原文节选
·····

1.​​题目链接​​。给定一棵有n个点的树,询问树上距离为k的点对是否存在。树上距离定义为两点之间的路径和。(可以知道,树上两点路径是唯一的,因为不存在环)。点分治的模板题,基本思想就是通过选取一个点,把树分割成不同的子树,然后在子树里解决,采用分治思想,之所以叫做点分治,因为是以点作为标准来实现分治。本题首先找到树的重心,这个一遍dfs即可找到,然后从这里开始对这个点的每颗子树分治,分治的过程中,rem[i]代表当前点到当前选择的根节点的距离,然后在处理第i个子树时,我们需要知道前i-1个子树的信息,用一个judge数组保存一下,judge[i]表示前i-1棵子树里面距离根节点距离为i是否存在,然后枚举当前子树所有的点,通过judge数组匹配。完成之后,分治下去,直到遍历所有的点。时间复杂度N*logN

#include<bits/stdc++.h>
using namespace std;
const int inf = 10000000;
const int maxn = 100010;
int n, m;
struct node { int v, dis, nxt; }E[maxn << 1];
int tot, head[maxn];
int maxp[maxn], siz[maxn], dis[maxn], rem[maxn];
int vis[maxn], test[inf], judge[inf], q[maxn];
int query[1010];
int sum, rt;
int ans;

void add(int u, int v, int dis)
{
  E[++tot].nxt = head[u];
  E[tot].v = v;
  E[tot].dis = dis;
  head[u] = tot;
}

void getrt(int u, int pa)
{
  siz[u] = 1;
  maxp[u] = 0;
  for (int i = head[u]; i; i = E[i].nxt)
  {
    int v = E[i].v;
    if (v == pa || vis[v])continue;
    getrt(v, u);
    siz[u] += siz[v];
    maxp[u] = max(maxp[u], siz[v]);
  }
  maxp[u] = max(maxp[u], sum - siz[u]);
  if (maxp[u] < maxp[rt])rt = u;
}



void getdis(int u, int fa)
{
  rem[++rem[0]] = dis[u];
  for (int i = head[u]; i; i = E[i].nxt)
  {
    int v = E[i].v;
    if (v == fa || vis[v])continue;
    dis[v] = dis[u] + E[i].dis;
    getdis(v, u);
  }
}


void calc(int u)

·····

数据条目
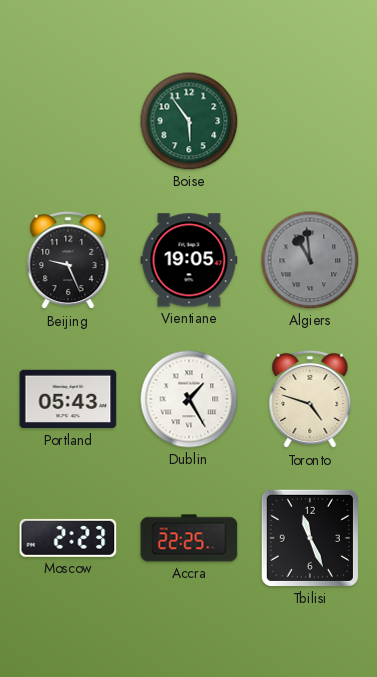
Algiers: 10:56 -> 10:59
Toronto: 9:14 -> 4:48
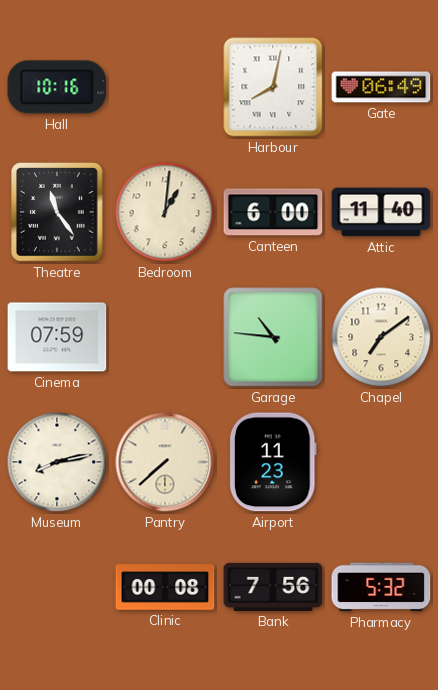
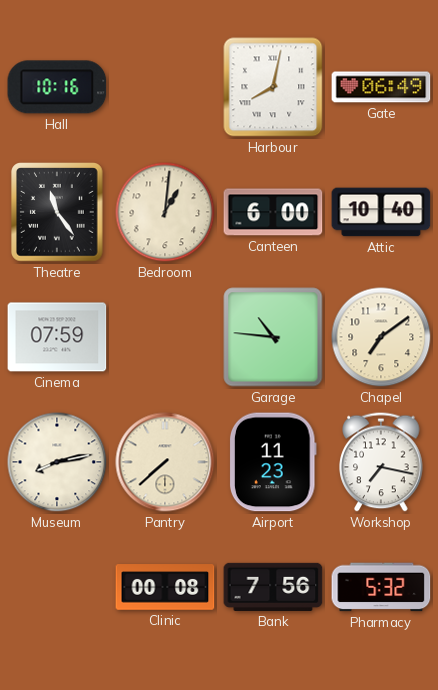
Attic: 11:40 -> 10:40
Workshop: none -> 7:17
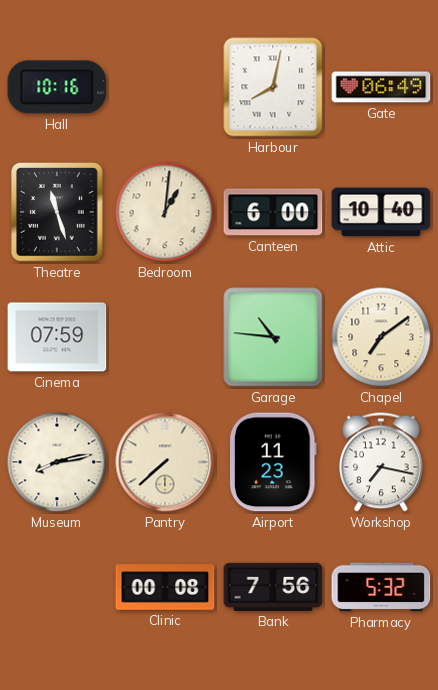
Theatre: 11:24 -> 11:27
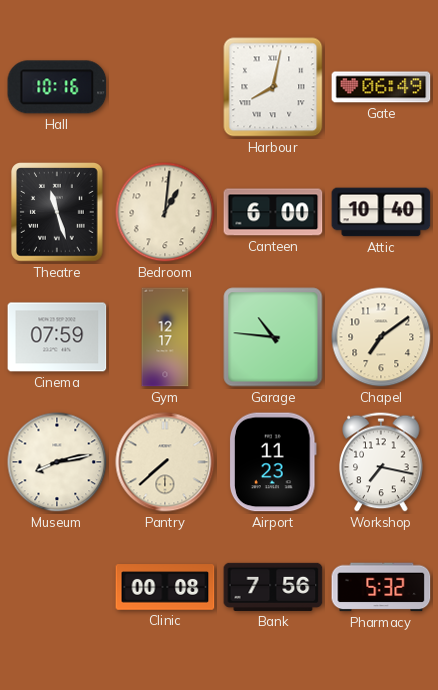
Gym: none -> 12:17
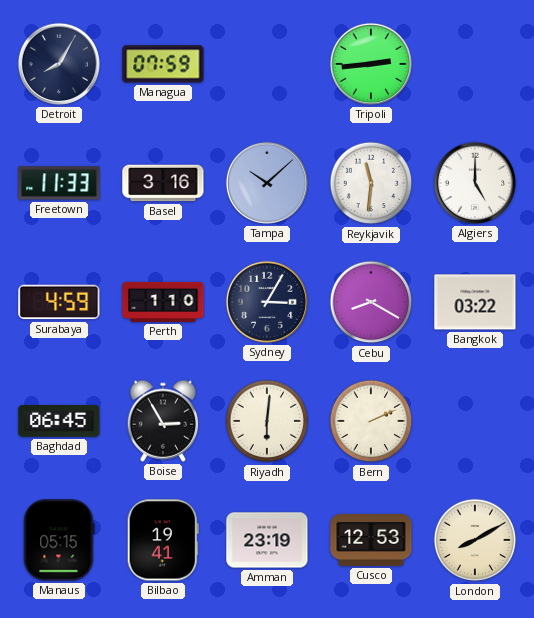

·····

任务说明
请接着上面那篇点分治模板题题解的最后一行往下续写。

参考答案
{
  int p = 0;
  for (int i = head[u]; i; i = E[i].nxt)
  {
    int v = E[i].v;
    if (vis[v])continue;
    rem[0] = 0; 
    dis[v] = E[i].dis;
    getdis(v, u);

    for (int j = rem[0]; j; --j)
      for (int k = 1; k <= m; ++k)
        if (query[k] >= rem[j])
          test[k] |= judge[query[k] - rem[j]];

    for (int j = rem[0]; j; --j)
      q[++p] = rem[j], judge[rem[j]] = 1;
  }
  for (int i = 1; i <= p; ++i)
    judge[q[i]] = 0;
}

void solve(int u)
{
  vis[u] = judge[0] = 1; 
  calc(u);
  for (int i = head[u]; i; i = E[i].nxt)//对每个子树进行分治
  {
    int v = E[i].v;
    if (vis[v])continue;
    sum = siz[v];
    maxp[rt = 0] = inf;
    getrt(v, 0); 
    solve(rt);//在子树中找重心并递归处理
  }
}

int main()
{
  scanf("%d%d", &n, &m);
  for (int i = 1; i < n; ++i)
  {
    int u, v, dis;
    scanf("%d%d%d", &u, &v, &dis);
    add(u, v, dis); 
    add(v, u, dis);
  }
  for (int i = 1; i <= m; ++i)
    scanf("%d", &query[i]);

  maxp[rt] = sum = n;
  getrt(1, 0);
  solve(rt);

  for (int i = 1; i <= m; ++i)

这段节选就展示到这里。